Argentina quer mudar o acordo automotivo

A tendência é que a reivindicação seja de que de 30% a 40% das peças "nacionais" sejam feitas na Argentina

O governo argentino pressiona o Brasil para mudar o acordo automotivo. Ele quer alterar as regras de nacionalização de veículos do Mercosul e garantir um percentual fixo de fornecimento para as fábricas de seu país.

Pelo acordo atual, 60% das peças dos veículos que circulam no Mercosul sem pagar tarifa de importação devem ser produzidas no bloco - não há exigências em relação ao país. A tendência é que a reivindicação seja de que de 30% a 40% das peças "nacionais" sejam feitas na Argentina.

Segundo fonte do governo argentino, o país colocará o assunto em discussão na quarta-feira, quando empresários dos dois países se reúnem em Buenos Aires para discutir acordo de limitação das exportações brasileiras de alguns produtos.

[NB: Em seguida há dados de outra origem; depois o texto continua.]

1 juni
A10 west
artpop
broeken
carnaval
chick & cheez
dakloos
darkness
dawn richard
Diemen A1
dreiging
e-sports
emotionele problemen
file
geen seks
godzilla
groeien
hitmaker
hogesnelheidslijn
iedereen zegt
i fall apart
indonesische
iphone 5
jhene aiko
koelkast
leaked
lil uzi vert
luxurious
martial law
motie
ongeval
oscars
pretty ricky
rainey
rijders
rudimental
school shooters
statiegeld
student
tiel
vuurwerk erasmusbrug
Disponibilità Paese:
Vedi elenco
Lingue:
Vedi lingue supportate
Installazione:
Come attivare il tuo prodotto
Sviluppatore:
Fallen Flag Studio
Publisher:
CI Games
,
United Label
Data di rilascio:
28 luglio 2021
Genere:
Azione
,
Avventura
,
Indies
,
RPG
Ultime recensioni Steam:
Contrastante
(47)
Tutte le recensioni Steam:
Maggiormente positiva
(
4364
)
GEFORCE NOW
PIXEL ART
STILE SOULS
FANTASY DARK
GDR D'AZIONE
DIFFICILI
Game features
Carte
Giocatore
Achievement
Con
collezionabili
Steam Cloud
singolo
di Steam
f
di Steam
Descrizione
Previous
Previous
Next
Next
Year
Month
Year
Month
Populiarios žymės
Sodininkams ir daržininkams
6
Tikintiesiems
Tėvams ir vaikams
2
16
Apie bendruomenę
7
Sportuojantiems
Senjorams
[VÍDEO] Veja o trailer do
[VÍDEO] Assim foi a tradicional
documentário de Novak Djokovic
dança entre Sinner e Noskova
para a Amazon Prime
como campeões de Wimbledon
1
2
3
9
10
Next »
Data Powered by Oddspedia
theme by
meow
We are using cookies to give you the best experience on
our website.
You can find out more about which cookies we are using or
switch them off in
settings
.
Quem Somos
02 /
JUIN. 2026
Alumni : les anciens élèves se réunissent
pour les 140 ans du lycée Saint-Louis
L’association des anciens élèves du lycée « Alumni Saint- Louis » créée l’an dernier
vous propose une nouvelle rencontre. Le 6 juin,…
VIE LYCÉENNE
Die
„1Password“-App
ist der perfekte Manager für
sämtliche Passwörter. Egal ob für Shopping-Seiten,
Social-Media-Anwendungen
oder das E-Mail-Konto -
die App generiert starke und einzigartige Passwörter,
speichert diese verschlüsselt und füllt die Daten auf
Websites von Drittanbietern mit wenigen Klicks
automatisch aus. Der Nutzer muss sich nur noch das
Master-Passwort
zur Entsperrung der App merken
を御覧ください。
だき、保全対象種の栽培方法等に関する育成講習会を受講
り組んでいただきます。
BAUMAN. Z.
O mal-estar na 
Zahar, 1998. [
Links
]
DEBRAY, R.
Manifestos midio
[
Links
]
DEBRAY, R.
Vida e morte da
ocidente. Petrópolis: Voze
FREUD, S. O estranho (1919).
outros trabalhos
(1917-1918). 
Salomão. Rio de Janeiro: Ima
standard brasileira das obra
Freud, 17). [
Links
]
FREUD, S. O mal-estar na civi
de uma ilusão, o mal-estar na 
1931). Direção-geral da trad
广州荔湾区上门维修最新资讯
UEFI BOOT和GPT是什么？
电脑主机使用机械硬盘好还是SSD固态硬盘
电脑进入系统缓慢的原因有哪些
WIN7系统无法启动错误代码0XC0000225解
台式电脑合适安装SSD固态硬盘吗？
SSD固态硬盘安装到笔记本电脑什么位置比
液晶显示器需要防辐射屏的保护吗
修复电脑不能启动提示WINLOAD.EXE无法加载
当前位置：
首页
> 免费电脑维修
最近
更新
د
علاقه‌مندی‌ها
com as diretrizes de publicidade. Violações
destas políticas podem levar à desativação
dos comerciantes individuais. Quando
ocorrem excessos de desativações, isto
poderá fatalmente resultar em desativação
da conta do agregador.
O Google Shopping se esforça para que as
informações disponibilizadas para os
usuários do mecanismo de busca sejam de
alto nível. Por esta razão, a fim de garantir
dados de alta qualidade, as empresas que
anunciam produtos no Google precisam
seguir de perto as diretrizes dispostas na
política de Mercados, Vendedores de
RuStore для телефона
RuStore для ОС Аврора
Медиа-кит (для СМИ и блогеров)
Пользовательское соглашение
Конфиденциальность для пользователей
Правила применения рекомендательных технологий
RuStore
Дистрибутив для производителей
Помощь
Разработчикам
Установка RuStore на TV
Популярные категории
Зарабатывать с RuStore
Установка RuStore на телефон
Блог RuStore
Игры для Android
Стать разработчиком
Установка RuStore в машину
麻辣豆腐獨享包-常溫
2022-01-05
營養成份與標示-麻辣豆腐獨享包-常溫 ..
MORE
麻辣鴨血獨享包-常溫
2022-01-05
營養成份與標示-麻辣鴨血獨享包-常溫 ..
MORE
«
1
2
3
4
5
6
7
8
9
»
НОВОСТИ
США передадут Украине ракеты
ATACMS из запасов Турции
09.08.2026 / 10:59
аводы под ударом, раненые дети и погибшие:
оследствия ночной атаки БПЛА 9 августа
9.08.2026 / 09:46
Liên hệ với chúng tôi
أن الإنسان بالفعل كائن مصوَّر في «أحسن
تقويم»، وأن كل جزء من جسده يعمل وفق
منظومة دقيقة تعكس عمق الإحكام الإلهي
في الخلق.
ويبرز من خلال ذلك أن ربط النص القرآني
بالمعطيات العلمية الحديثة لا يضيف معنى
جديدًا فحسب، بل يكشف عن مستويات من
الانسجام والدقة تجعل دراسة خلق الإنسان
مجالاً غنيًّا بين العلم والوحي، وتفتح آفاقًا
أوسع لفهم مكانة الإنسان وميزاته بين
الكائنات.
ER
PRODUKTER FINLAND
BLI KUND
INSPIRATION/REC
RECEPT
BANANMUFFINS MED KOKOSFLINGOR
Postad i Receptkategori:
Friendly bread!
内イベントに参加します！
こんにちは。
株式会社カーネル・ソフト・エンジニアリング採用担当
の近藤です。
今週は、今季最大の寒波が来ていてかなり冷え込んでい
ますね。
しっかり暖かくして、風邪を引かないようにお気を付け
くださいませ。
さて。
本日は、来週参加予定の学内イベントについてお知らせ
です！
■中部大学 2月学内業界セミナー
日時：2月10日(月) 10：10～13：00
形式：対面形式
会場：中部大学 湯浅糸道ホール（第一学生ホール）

Os argentinos argumentam que têm déficit estrutural no setor automotivo com o Brasil por conta do comércio de autopeças. Em 2008, o déficit foi de US$ 2,7 bilhões - US$ 1,7 bilhão, ou 62%, vieram das autopeças.

Montadoras e fabricantes de autopeças brasileiros são contra qualquer modificação nas regras do acordo automotivo. O argumento é que as vendas no mercado argentino não garantem escala suficiente para a produção local de peças, tornando os veículos mais caros. A sugestão do governo brasileiro é realizar acordos de limitação de exportação em algumas autopeças, as mais sensíveis para as indústrias argentinas.